Activity:
Your task is to output every record exactly as it is given.

Data for this exercise:
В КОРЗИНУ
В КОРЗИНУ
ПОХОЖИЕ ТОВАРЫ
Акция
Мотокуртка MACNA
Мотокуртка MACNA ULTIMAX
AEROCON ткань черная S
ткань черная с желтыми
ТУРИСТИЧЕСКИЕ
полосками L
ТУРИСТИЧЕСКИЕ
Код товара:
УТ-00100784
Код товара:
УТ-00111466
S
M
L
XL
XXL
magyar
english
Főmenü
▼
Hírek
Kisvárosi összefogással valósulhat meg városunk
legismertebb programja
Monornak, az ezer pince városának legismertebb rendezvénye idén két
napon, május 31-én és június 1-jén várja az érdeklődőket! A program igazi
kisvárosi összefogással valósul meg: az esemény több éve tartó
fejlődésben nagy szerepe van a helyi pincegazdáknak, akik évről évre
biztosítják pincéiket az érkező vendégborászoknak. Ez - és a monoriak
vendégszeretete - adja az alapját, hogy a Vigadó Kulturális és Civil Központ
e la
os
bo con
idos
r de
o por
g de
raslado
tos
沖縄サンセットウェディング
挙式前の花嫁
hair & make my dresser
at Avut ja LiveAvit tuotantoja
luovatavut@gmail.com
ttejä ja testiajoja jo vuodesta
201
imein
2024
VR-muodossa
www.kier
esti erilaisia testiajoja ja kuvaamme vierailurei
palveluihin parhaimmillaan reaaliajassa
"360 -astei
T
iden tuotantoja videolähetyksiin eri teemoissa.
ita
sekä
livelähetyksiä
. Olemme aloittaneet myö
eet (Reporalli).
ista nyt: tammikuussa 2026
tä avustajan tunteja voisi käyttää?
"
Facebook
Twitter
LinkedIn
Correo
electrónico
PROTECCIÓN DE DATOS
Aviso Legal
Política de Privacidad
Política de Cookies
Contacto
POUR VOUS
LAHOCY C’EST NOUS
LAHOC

Your response:
В КОРЗИНУ
В КОРЗИНУ
ПОХОЖИЕ ТОВАРЫ
Акция
Мотокуртка MACNA
Мотокуртка MACNA ULTIMAX
AEROCON ткань черная S
ткань черная с желтыми
ТУРИСТИЧЕСКИЕ
полосками L
ТУРИСТИЧЕСКИЕ
Код товара:
УТ-00100784
Код товара:
УТ-00111466
S
M
L
XL
XXL
magyar
english
Főmenü
▼
Hírek
Kisvárosi összefogással valósulhat meg városunk
legismertebb programja
Monornak, az ezer pince városának legismertebb rendezvénye idén két
napon, május 31-én és június 1-jén várja az érdeklődőket! A program igazi
kisvárosi összefogással valósul meg: az esemény több éve tartó
fejlődésben nagy szerepe van a helyi pincegazdáknak, akik évről évre
biztosítják pincéiket az érkező vendégborászoknak. Ez - és a monoriak
vendégszeretete - adja az alapját, hogy a Vigadó Kulturális és Civil Központ
e la
os
bo con
idos
r de
o por
g de
raslado
tos
沖縄サンセットウェディング
挙式前の花嫁
hair & make my dresser
at Avut ja LiveAvit tuotantoja
luovatavut@gmail.com
ttejä ja testiajoja jo vuodesta
201
imein
2024
VR-muodossa
www.kier
esti erilaisia testiajoja ja kuvaamme vierailurei
palveluihin parhaimmillaan reaaliajassa
"360 -astei
T
iden tuotantoja videolähetyksiin eri teemoissa.
ita
sekä
livelähetyksiä
. Olemme aloittaneet myö
eet (Reporalli).
ista nyt: tammikuussa 2026
tä avustajan tunteja voisi käyttää?
"
Facebook
Twitter
LinkedIn
Correo
electrónico
PROTECCIÓN DE DATOS
Aviso Legal
Política de Privacidad
Política de Cookies
Contacto
POUR VOUS
LAHOCY C’EST NOUS
LAHOC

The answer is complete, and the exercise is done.